C’en est trop : Valérie Trierweiler fait éconduire deux consœurs, Élisabeth Schemla et Nicole Leibowitz, lorsque celles-ci demandent à la rencontrer, après Carla Bruni qui les a reçues chaleureusement, pour leur livre de portraits Pour le meilleur et Pour le pire. Comme les deux journalistes persistent à vouloir faire leur métier, elle charge son avocate de prendre contact avec leur éditeur : « Seulement pour nous avertir, écrivent-elles, blessées, que toute incursion dans sa vie privée sera susceptible de faire l’objet de poursuites... » Comme si l’obsession de faire un faux pas l’amenait à montrer son visage le plus dur.

« Laissez-moi le temps ! », lance-t-elle sur Twitter à ses confrères dans un moment de désarroi. « Rassurez-la ! », répète de son côté François Hollande à ses amis. Lui qui se rêve en nouveau Pompidou sait trop bien comment, lorsqu’on veut déstabiliser un futur président de la. République, on s’en prend à sa femme. Quelques signes, déjà, l’on alerté : ces pseudo-révélations dans l’Express à propos d’une enquête qui aurait été menée sur sa compagne par les services de renseignements. Et puis cette flèche de Nicolas Sarkozy, un matin sur RTL : « Est-ce moi qui ai un contrat avec le groupe Bolloré ? » (allusion à l’engagement de la journaliste à Direct 8). Les attaques contre lui, cela fait partie du jeu... Mais contre elle ! Jamais il ne les pardonnera à son rival.

Cependant, la voici enfin heureuse. À Tulle, le soir de la victoire, François Hollande la fait monter sur scène avec lui sous les vivats. Métamorphosée elle aussi, Valérie Trierweiler tient son bouquet de fleurs la tête en bas et baisse les yeux pour cacher son émotion.

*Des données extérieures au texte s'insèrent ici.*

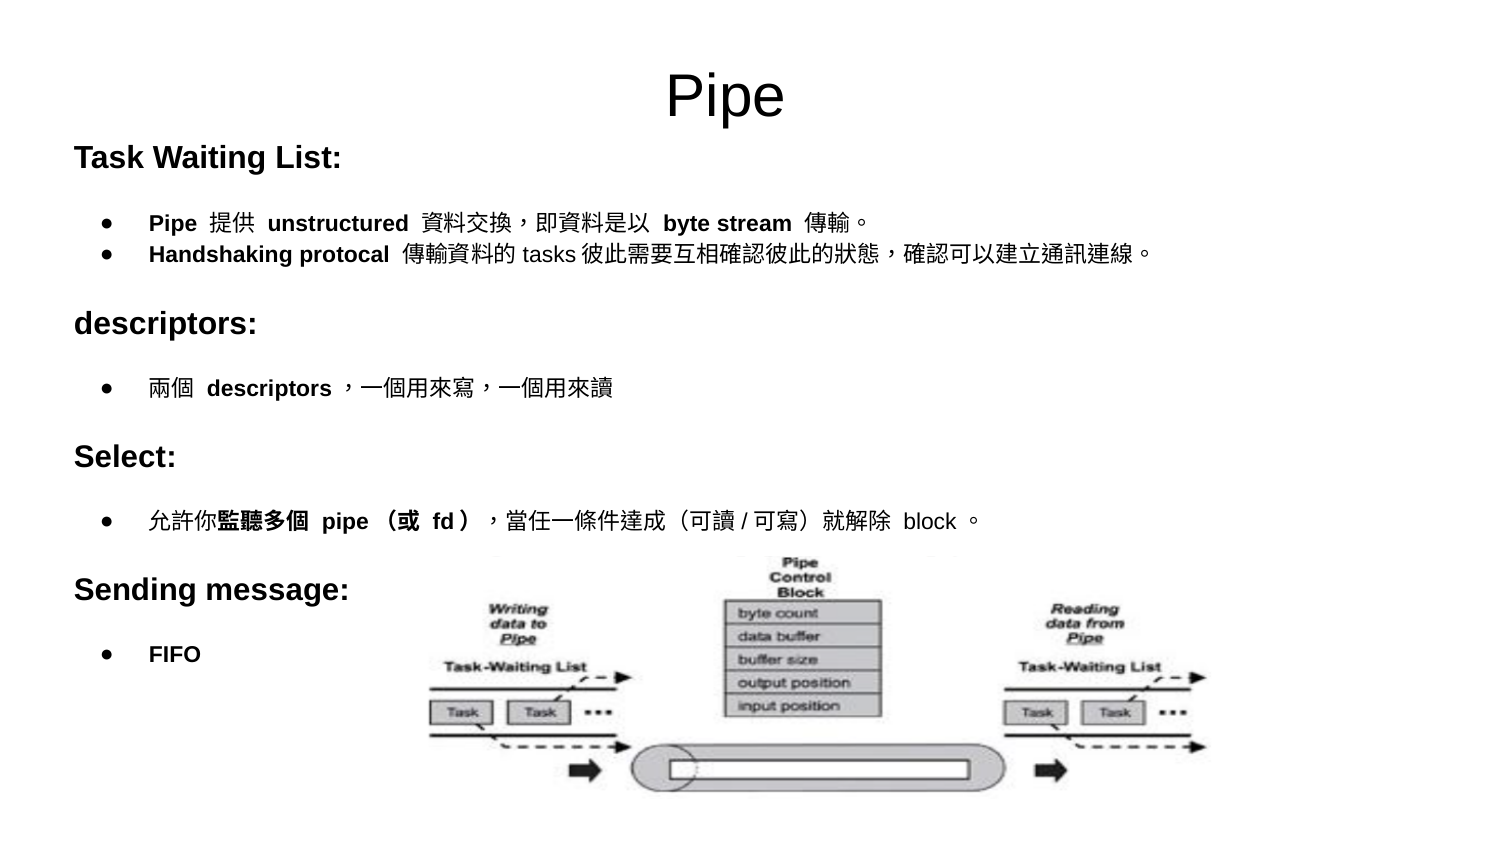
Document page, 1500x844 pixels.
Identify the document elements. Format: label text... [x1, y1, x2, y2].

subtitle Task Waiting List: Pipe 提供 unstructured 資料交換，即資料是以 byte stream 傳輸。 Handshaking protocal 傳輸資料的tasks彼此需要互相確認彼此的狀態，確認可以建立通訊連線。 descriptors: 兩個 descriptors，一個用來寫，一個用來讀 Select: 允許你監聽多個 pipe（或 fd），當任一條件達成（可讀/可寫）就解除 block。 Sending message: FIFO [58, 116, 1442, 844]
title Pipe [115, 40, 1337, 116]
picture [415, 555, 1212, 800]
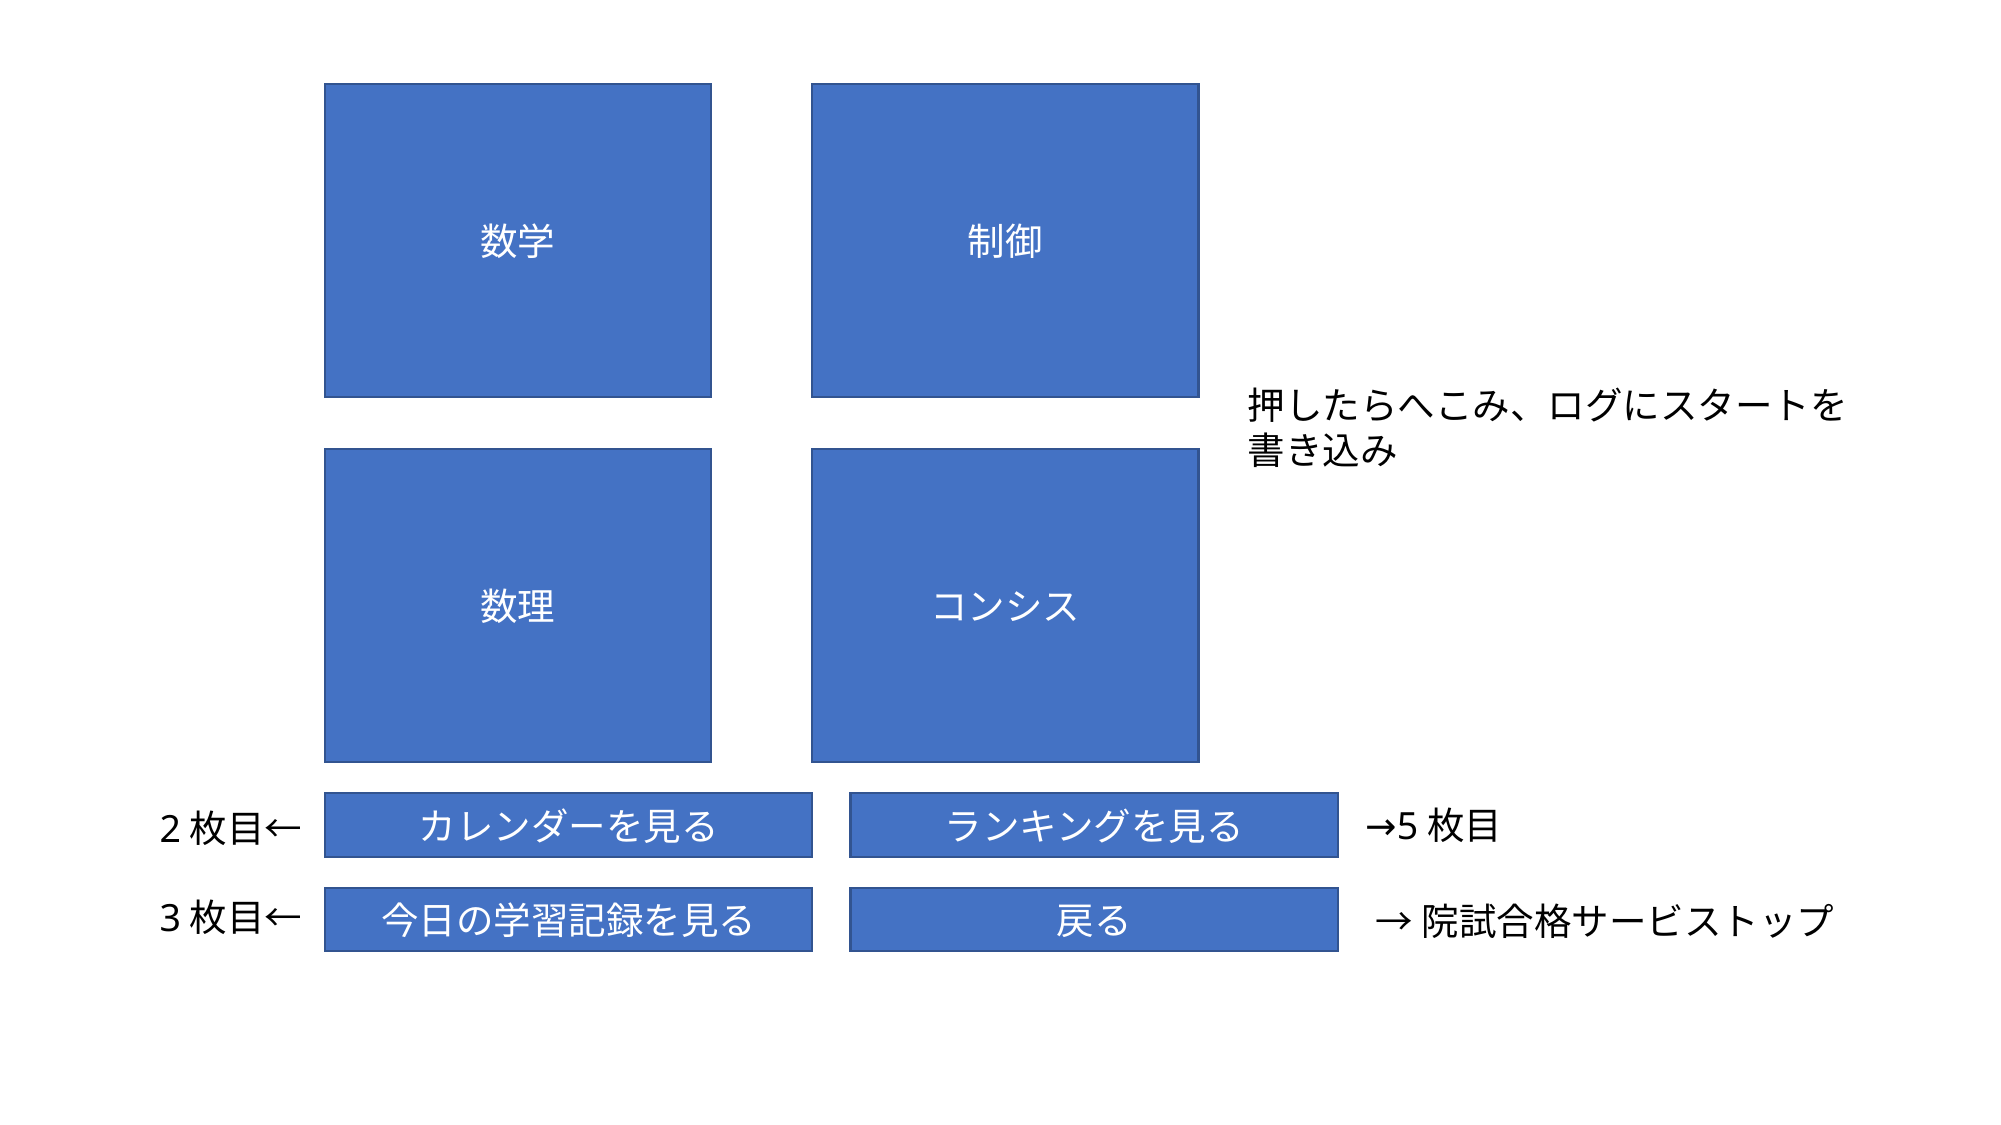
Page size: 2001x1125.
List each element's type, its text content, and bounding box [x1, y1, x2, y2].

text_box 戻る [849, 887, 1339, 952]
text_box カレンダーを見る [324, 792, 813, 858]
text_box 今日の学習記録を見る [324, 887, 813, 952]
text_box 押したらへこみ、ログにスタートを書き込み [1233, 374, 1875, 479]
text_box 3枚目← [144, 886, 428, 947]
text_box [324, 83, 1199, 763]
text_box →5枚目 [1350, 794, 1634, 855]
text_box →院試合格サービストップ [1360, 890, 1875, 951]
text_box ランキングを見る [849, 792, 1339, 858]
text_box 2枚目← [144, 797, 428, 858]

A l’Elysée, neuf jours plus tard, pour la cérémonie d’intronisation, elle est parfaite d’élégance dans sa robe noire et son léger manteau blanc, parfaite aussi de retenue, puis de chaleur et de naturel, quand elle embrasse Carla sur le perron tandis que le nouveau président, qui n’a rien oublié, s’apprête à tourner les talons sans raccompagner son prédécesseur. Par moments, la peur la reprend à la gorge : la nouvelle première dame envoie des tweets à ses confrères journalistes et photographes pour les prier de cesser de "mitrailler" l’immeuble du XVe arrondissement où le couple voudrait vivre comme un couple "normal" : Elle veut continuer à faire ses courses à vélo. Et protéger ses trois fils d’une médiatisation envahissante.

Mais à Washington, sa première apparition sur la scène internationale lui fait oublier ces soucis : très à l’aise (elle est déjà venue à la Maison-Blanche, rappelle-t-elle, « pour accompagner Lionel Jospin, du temps de Bill Clinton »), Valérie Trierweiler est radieuse. Barack Obama semble charmé par celle que la presse américaine compare à Lauren Bacall. La First Lady Michelle Obama reçoit avec reconnaissance des mains de la first French girl friend les sacs fabriqués dans une usine de Corrèze — un choix intelligent, qui fait apparaître une Valérie Trierweiler enracinée dans ce terroir qui a fait de François Hollande un président.

Elle a entamé son long parcours initiatique de huitième "première dame" de la Véme République. Il lui reste presque tout à inventer.